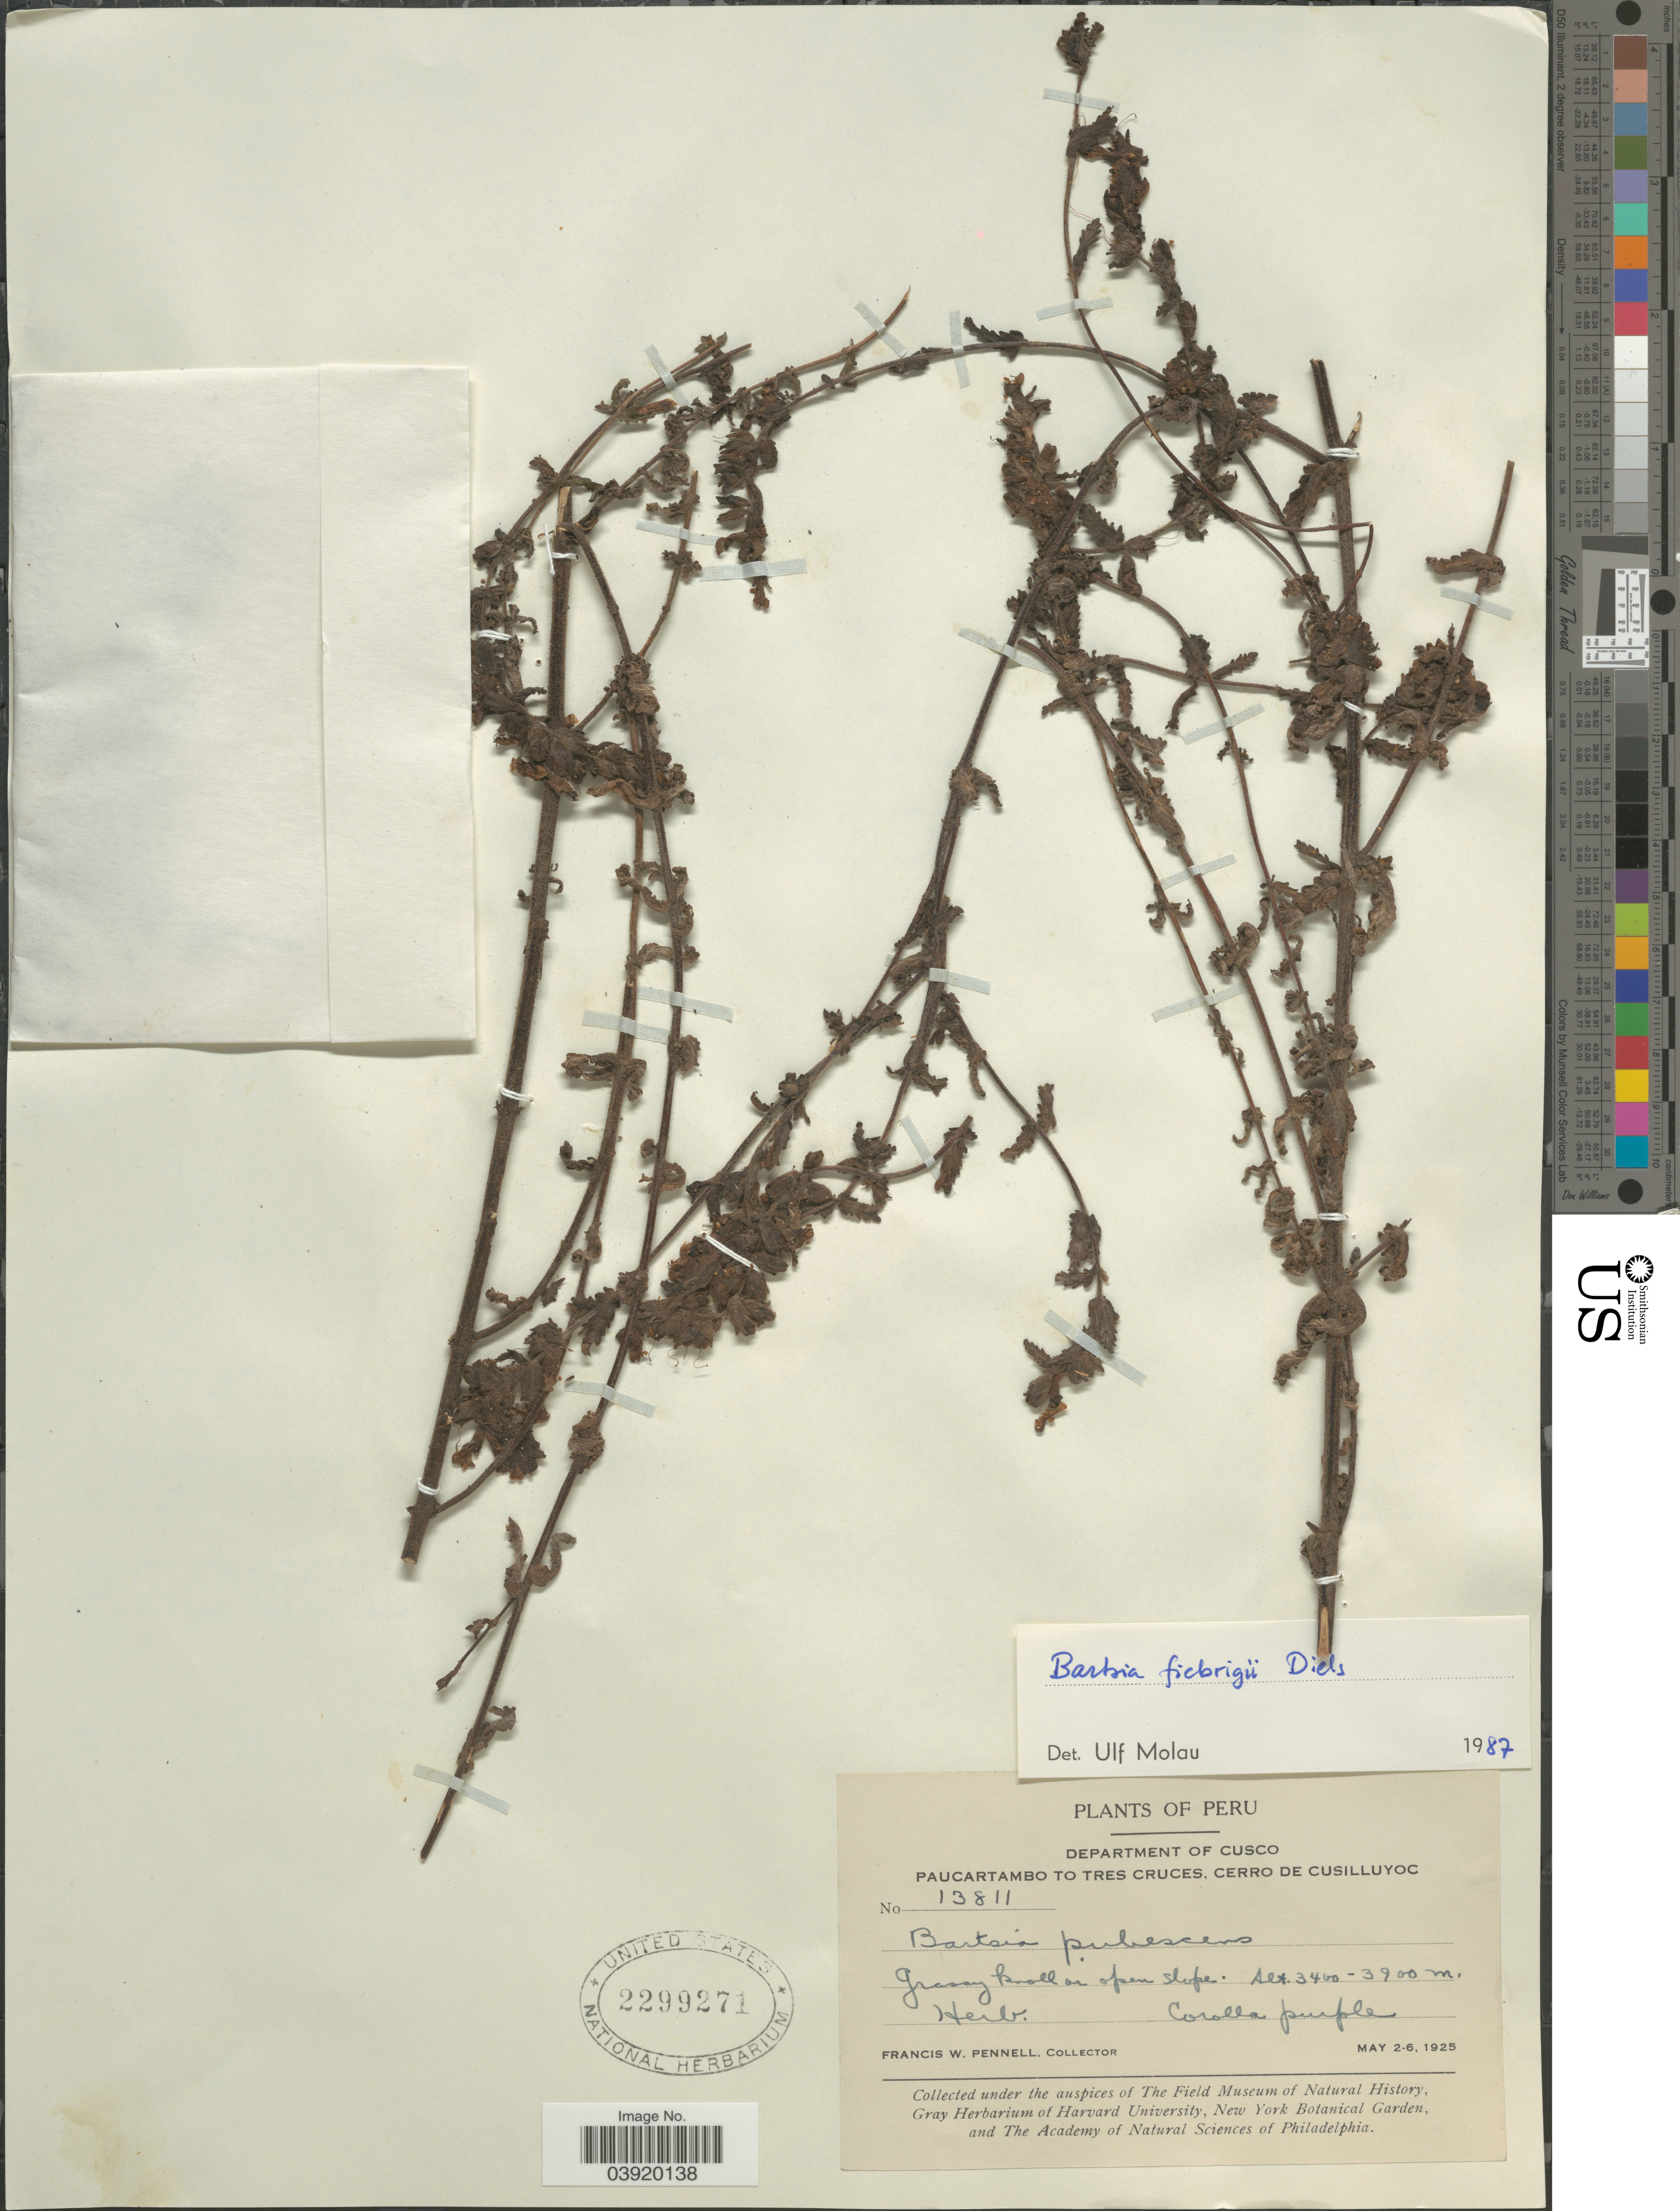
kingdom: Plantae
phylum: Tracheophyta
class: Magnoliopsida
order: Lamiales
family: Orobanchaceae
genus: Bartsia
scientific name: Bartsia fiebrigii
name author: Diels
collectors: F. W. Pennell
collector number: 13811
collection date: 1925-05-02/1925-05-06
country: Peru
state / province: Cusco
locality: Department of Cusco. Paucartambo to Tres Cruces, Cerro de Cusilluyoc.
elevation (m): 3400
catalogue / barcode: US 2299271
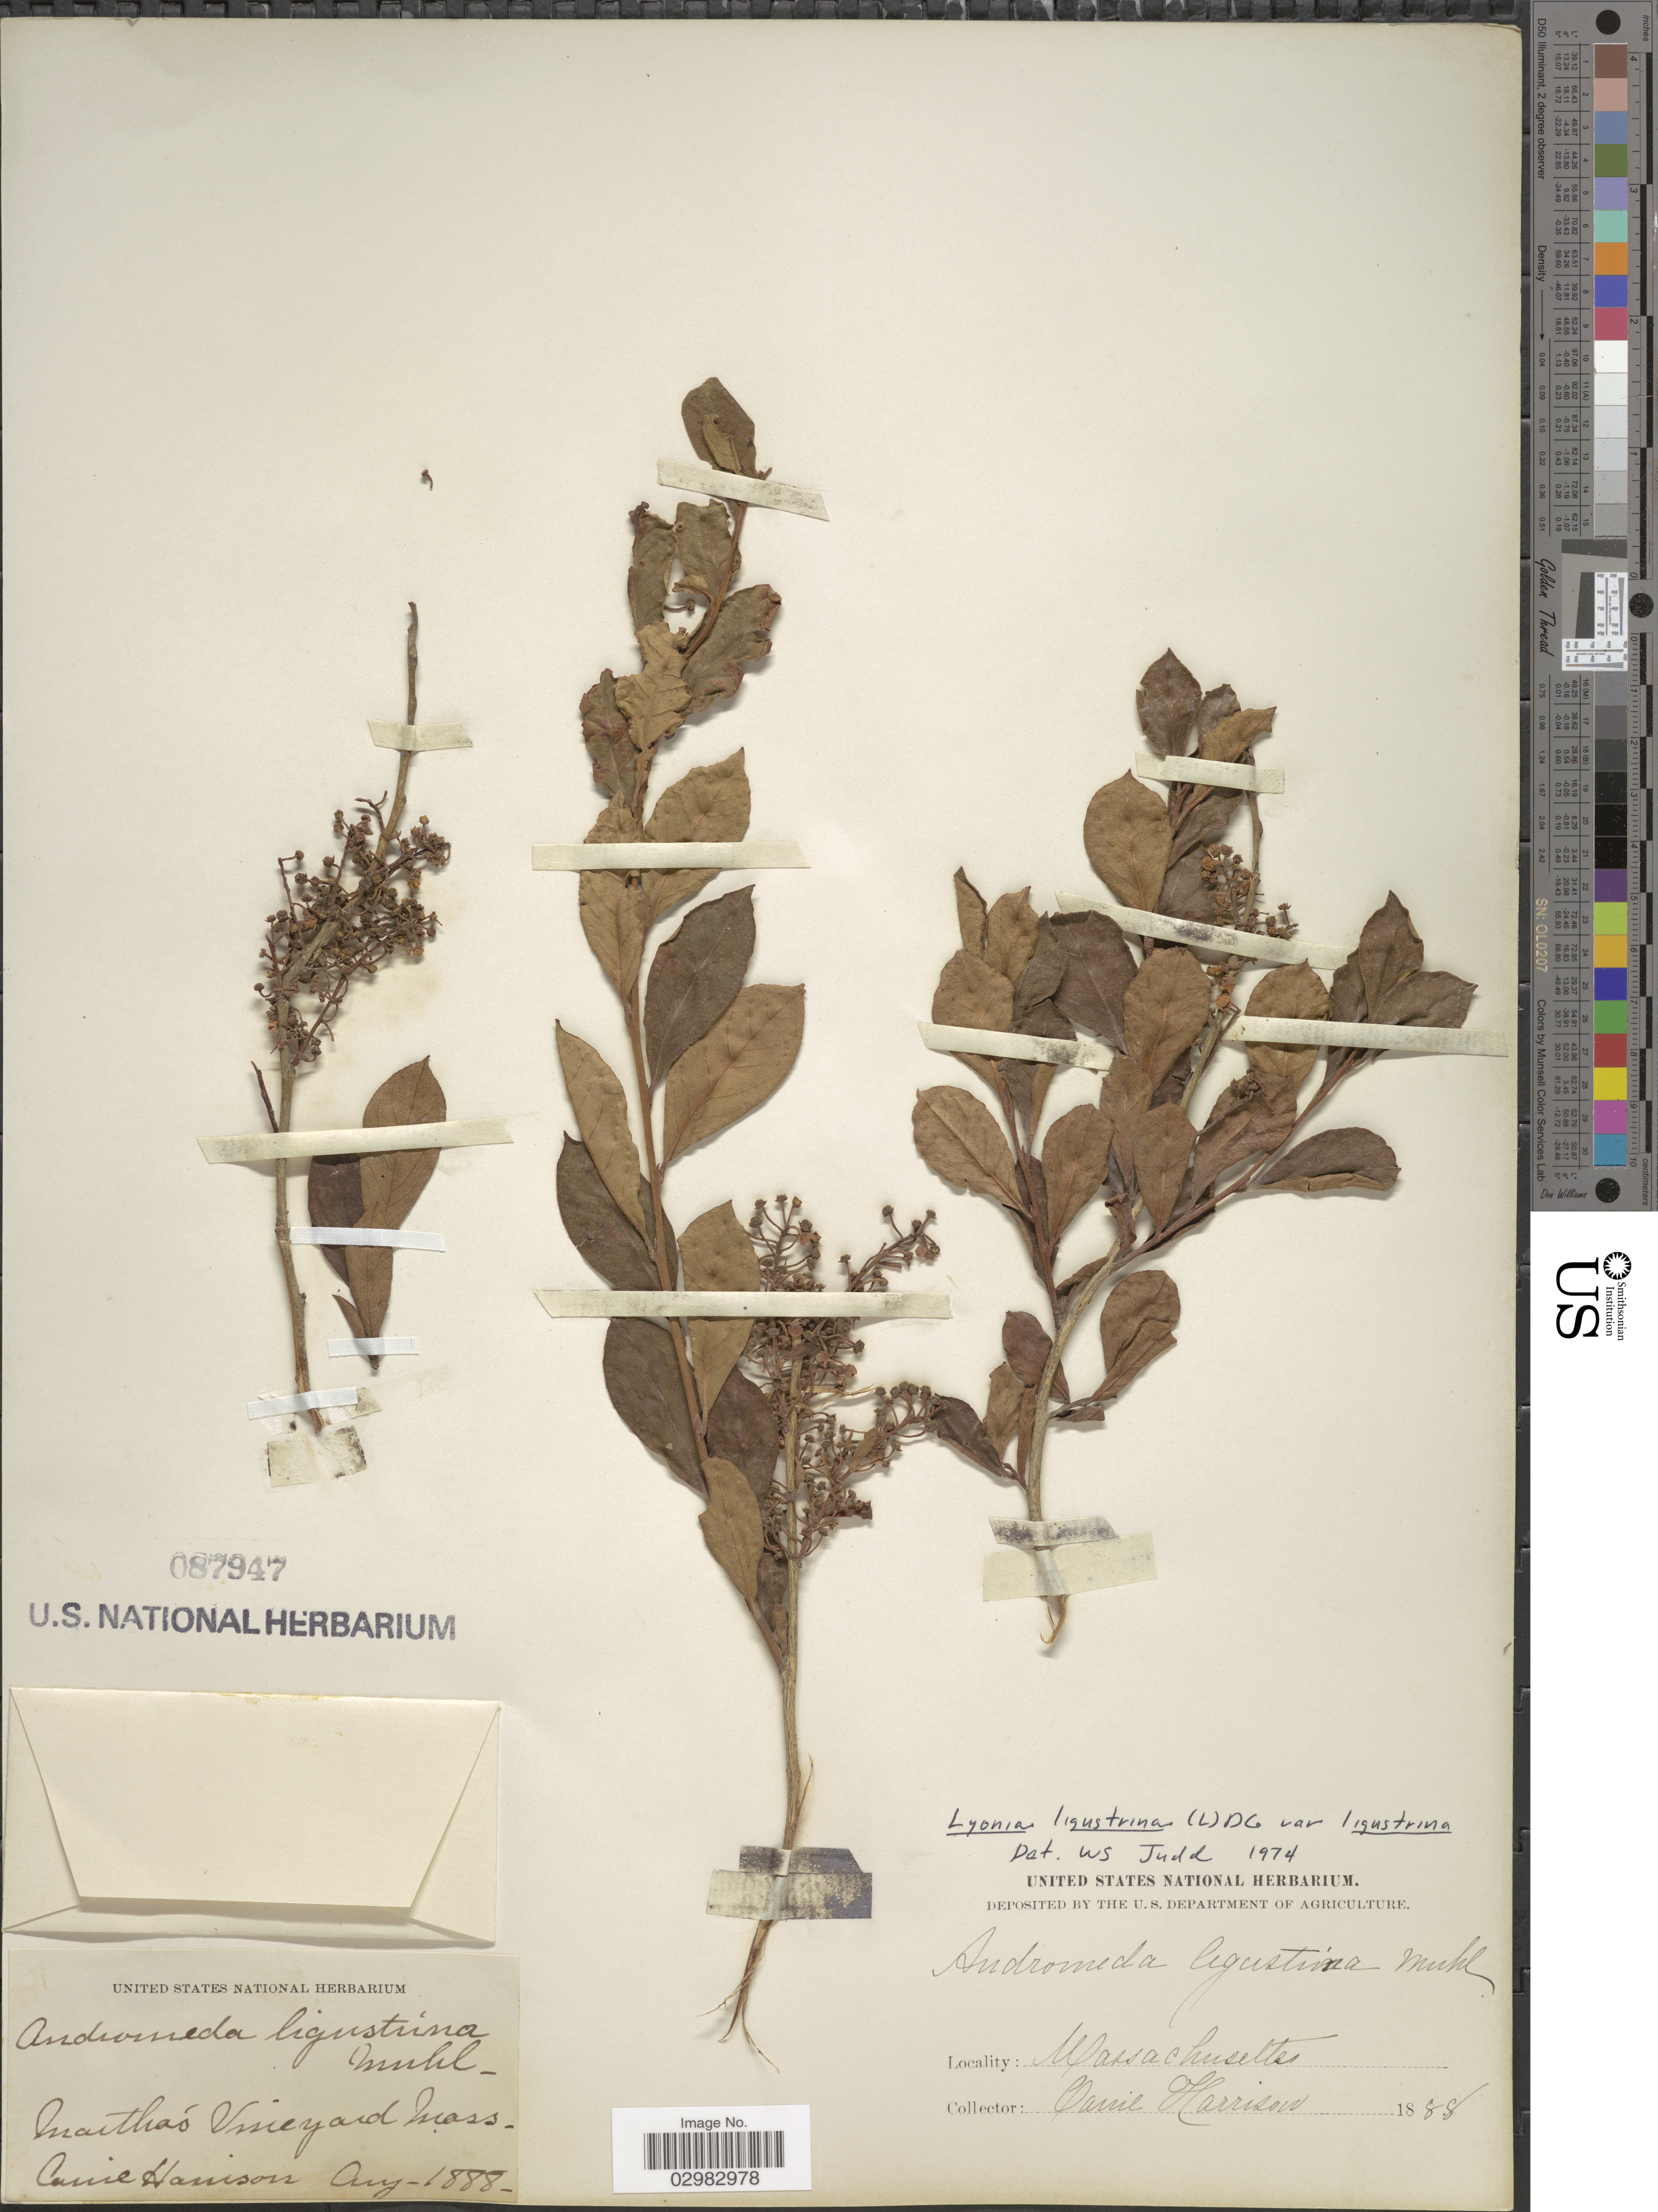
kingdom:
= = = = = = =
Arrange every line of the listing above as a numbered list, skipping blank lines and leaving out the pictures.

### Solved exercise
1. kingdom: Plantae
2. phylum: Tracheophyta
3. class: Magnoliopsida
4. order: Lamiales
5. family: Orobanchaceae
6. genus: Bartsia
7. scientific name: Bartsia fiebrigii
8. name author: Diels
9. collectors: F. W. Pennell
10. collector number: 13811
11. collection date: 1925-05-02/1925-05-06
12. country: Peru
13. state / province: Cusco
14. locality: Department of Cusco. Paucartambo to Tres Cruces, Cerro de Cusilluyoc.
15. elevation (m): 3400
16. catalogue / barcode: US 2299271
17. kingdom:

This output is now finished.